Stored data entries:

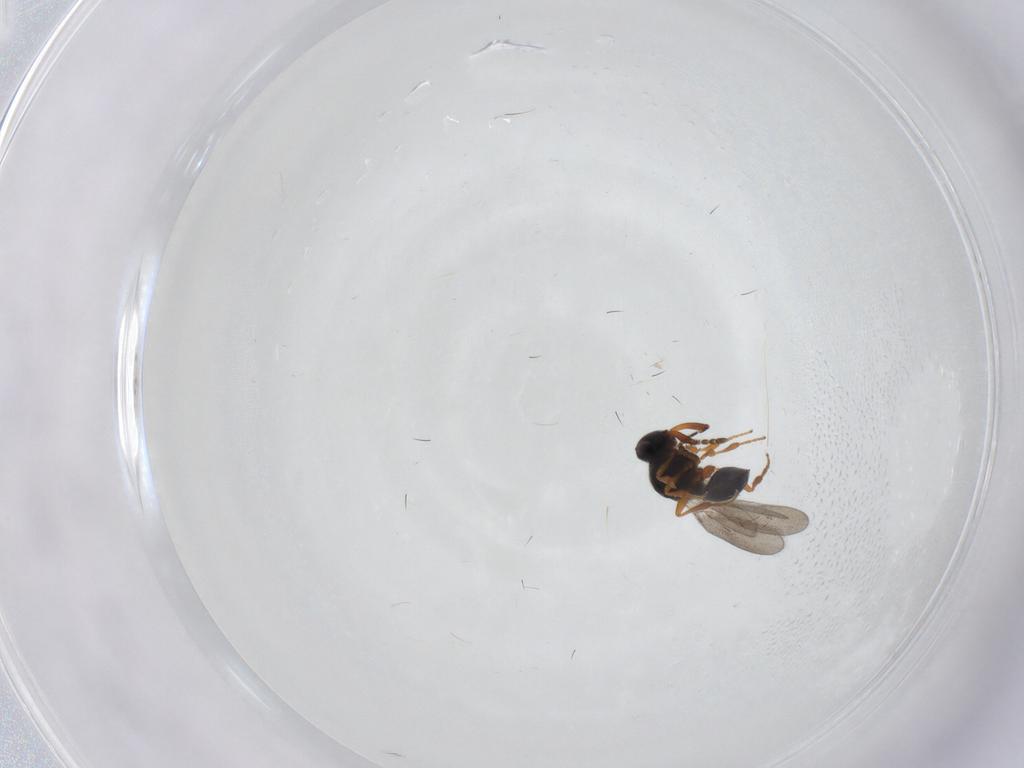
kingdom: Animalia
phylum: Arthropoda
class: Insecta
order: Hymenoptera
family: Platygastridae
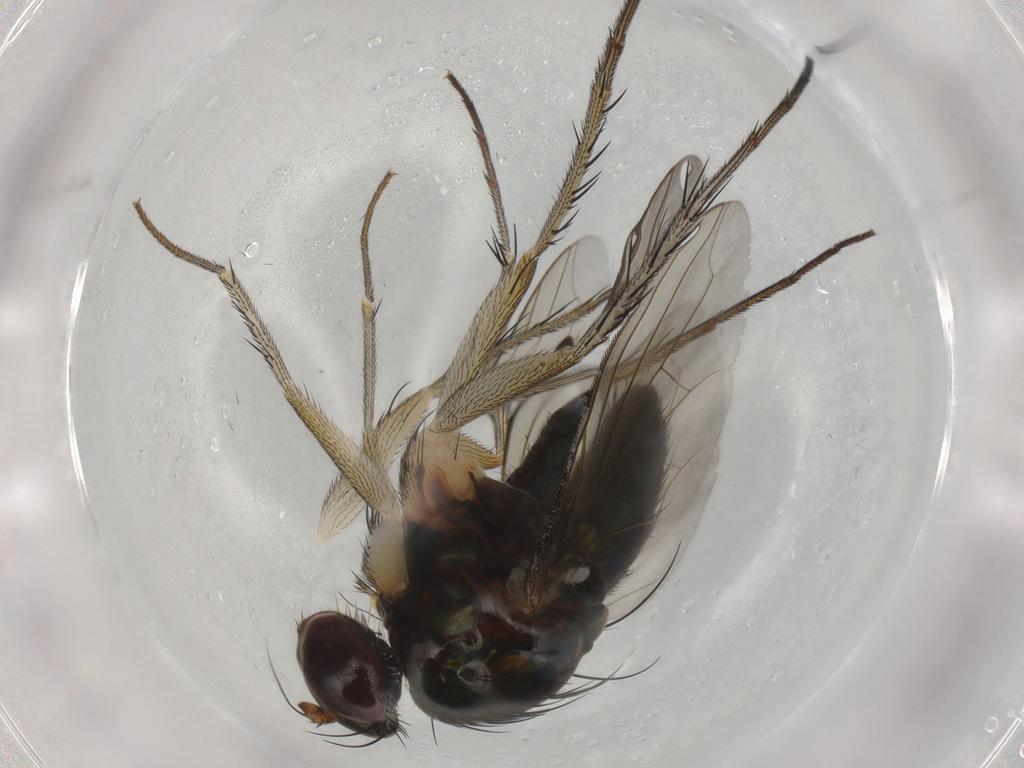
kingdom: Animalia
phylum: Arthropoda
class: Insecta
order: Diptera
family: Dolichopodidae
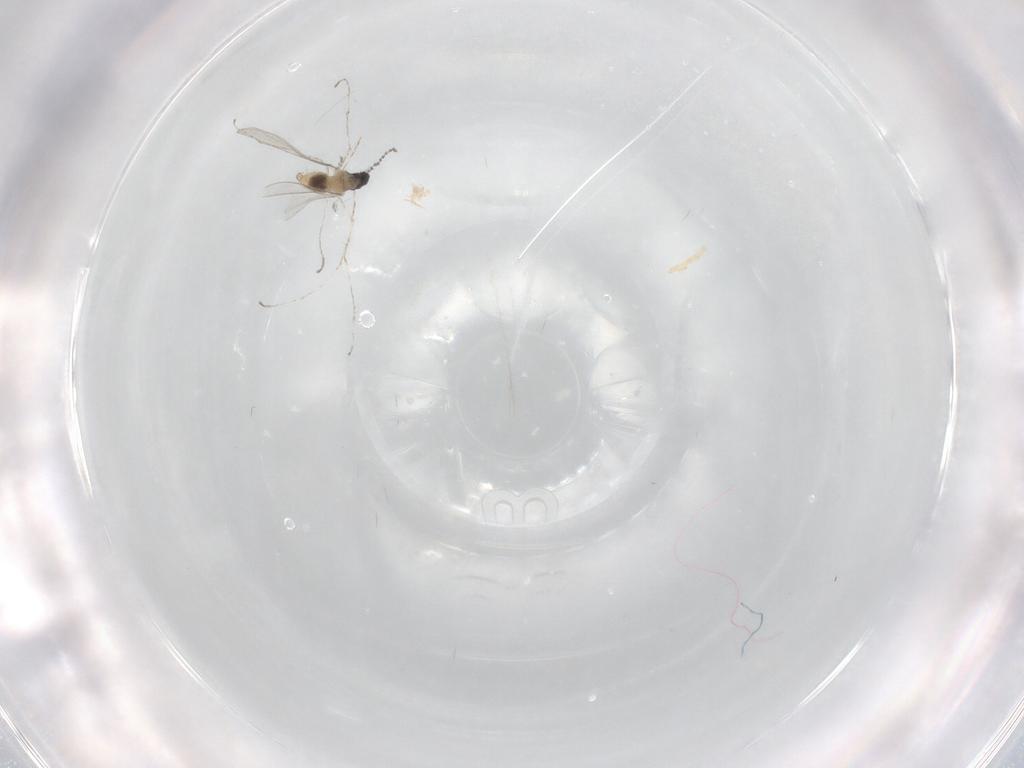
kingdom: Animalia
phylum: Arthropoda
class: Insecta
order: Diptera
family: Cecidomyiidae
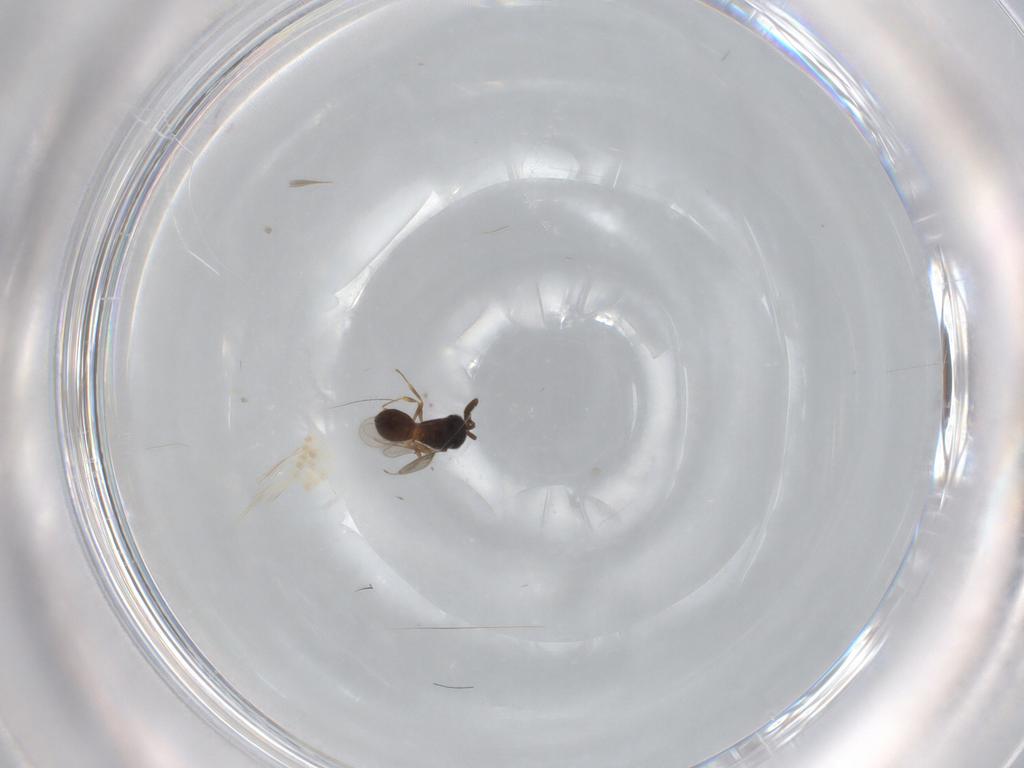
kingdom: Animalia
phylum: Arthropoda
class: Insecta
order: Hymenoptera
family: Scelionidae
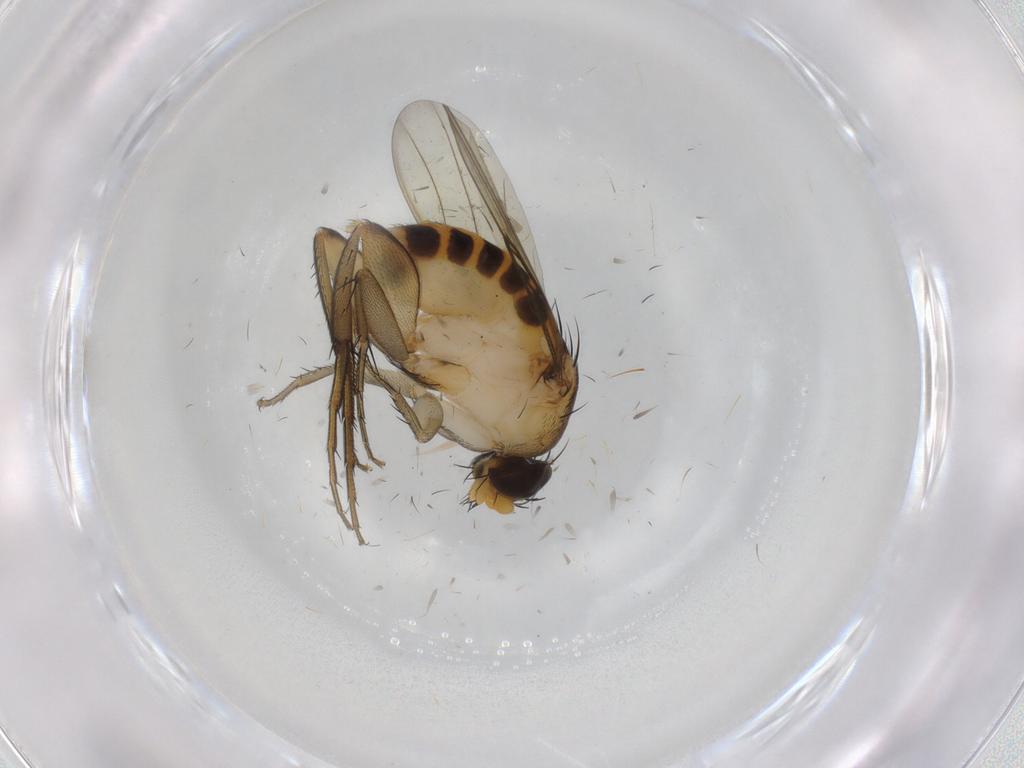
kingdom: Animalia
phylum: Arthropoda
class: Insecta
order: Diptera
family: Phoridae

— Exercise goal —
Reproduce all the records above word for word, leaving out the pictures.

— Output of the exercise —
kingdom: Animalia
phylum: Arthropoda
class: Insecta
order: Hymenoptera
family: Platygastridae
kingdom: Animalia
phylum: Arthropoda
class: Insecta
order: Diptera
family: Dolichopodidae
kingdom: Animalia
phylum: Arthropoda
class: Insecta
order: Diptera
family: Cecidomyiidae
kingdom: Animalia
phylum: Arthropoda
class: Insecta
order: Hymenoptera
family: Scelionidae
kingdom: Animalia
phylum: Arthropoda
class: Insecta
order: Diptera
family: Phoridae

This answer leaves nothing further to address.